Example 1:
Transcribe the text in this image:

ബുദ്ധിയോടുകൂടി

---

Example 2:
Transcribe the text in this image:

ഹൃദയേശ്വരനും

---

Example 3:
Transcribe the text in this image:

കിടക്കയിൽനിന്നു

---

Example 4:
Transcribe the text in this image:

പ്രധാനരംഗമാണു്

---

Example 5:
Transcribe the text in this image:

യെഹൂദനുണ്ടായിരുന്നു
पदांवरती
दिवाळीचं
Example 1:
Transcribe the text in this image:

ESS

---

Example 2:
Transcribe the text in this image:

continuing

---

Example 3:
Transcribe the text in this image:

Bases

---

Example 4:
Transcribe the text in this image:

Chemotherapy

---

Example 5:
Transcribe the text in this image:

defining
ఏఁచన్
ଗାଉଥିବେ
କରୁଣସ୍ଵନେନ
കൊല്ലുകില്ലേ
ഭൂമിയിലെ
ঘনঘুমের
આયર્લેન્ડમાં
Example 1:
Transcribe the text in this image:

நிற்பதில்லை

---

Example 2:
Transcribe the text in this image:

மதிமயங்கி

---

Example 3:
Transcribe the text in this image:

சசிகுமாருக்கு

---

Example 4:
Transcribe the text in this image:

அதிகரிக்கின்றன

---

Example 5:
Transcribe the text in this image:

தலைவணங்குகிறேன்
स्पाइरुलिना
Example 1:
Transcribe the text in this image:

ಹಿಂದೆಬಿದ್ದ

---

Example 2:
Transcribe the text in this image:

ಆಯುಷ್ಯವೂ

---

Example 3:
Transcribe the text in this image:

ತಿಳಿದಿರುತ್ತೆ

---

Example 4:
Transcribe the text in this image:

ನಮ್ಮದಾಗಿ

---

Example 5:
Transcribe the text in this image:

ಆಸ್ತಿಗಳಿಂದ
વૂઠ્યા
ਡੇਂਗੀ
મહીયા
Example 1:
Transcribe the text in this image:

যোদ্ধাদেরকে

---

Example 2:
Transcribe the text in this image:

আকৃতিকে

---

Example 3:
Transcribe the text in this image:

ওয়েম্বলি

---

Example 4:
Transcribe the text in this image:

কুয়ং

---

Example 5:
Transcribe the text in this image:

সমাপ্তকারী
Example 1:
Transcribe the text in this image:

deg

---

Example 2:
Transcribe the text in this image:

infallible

## Requirement
A verbatim output of all the data above is needed.

## Answer below
Example 1:
Transcribe the text in this image:

ബുദ്ധിയോടുകൂടി

---

Example 2:
Transcribe the text in this image:

ഹൃദയേശ്വരനും

---

Example 3:
Transcribe the text in this image:

കിടക്കയിൽനിന്നു

---

Example 4:
Transcribe the text in this image:

പ്രധാനരംഗമാണു്

---

Example 5:
Transcribe the text in this image:

യെഹൂദനുണ്ടായിരുന്നു
पदांवरती
दिवाळीचं
Example 1:
Transcribe the text in this image:

ESS

---

Example 2:
Transcribe the text in this image:

continuing

---

Example 3:
Transcribe the text in this image:

Bases

---

Example 4:
Transcribe the text in this image:

Chemotherapy

---

Example 5:
Transcribe the text in this image:

defining
ఏఁచన్
ଗାଉଥିବେ
କରୁଣସ୍ଵନେନ
കൊല്ലുകില്ലേ
ഭൂമിയിലെ
ঘনঘুমের
આયર્લેન્ડમાં
Example 1:
Transcribe the text in this image:

நிற்பதில்லை

---

Example 2:
Transcribe the text in this image:

மதிமயங்கி

---

Example 3:
Transcribe the text in this image:

சசிகுமாருக்கு

---

Example 4:
Transcribe the text in this image:

அதிகரிக்கின்றன

---

Example 5:
Transcribe the text in this image:

தலைவணங்குகிறேன்
स्पाइरुलिना
Example 1:
Transcribe the text in this image:

ಹಿಂದೆಬಿದ್ದ

---

Example 2:
Transcribe the text in this image:

ಆಯುಷ್ಯವೂ

---

Example 3:
Transcribe the text in this image:

ತಿಳಿದಿರುತ್ತೆ

---

Example 4:
Transcribe the text in this image:

ನಮ್ಮದಾಗಿ

---

Example 5:
Transcribe the text in this image:

ಆಸ್ತಿಗಳಿಂದ
વૂઠ્યા
ਡੇਂਗੀ
મહીયા
Example 1:
Transcribe the text in this image:

যোদ্ধাদেরকে

---

Example 2:
Transcribe the text in this image:

আকৃতিকে

---

Example 3:
Transcribe the text in this image:

ওয়েম্বলি

---

Example 4:
Transcribe the text in this image:

কুয়ং

---

Example 5:
Transcribe the text in this image:

সমাপ্তকারী
Example 1:
Transcribe the text in this image:

deg

---

Example 2:
Transcribe the text in this image:

infallible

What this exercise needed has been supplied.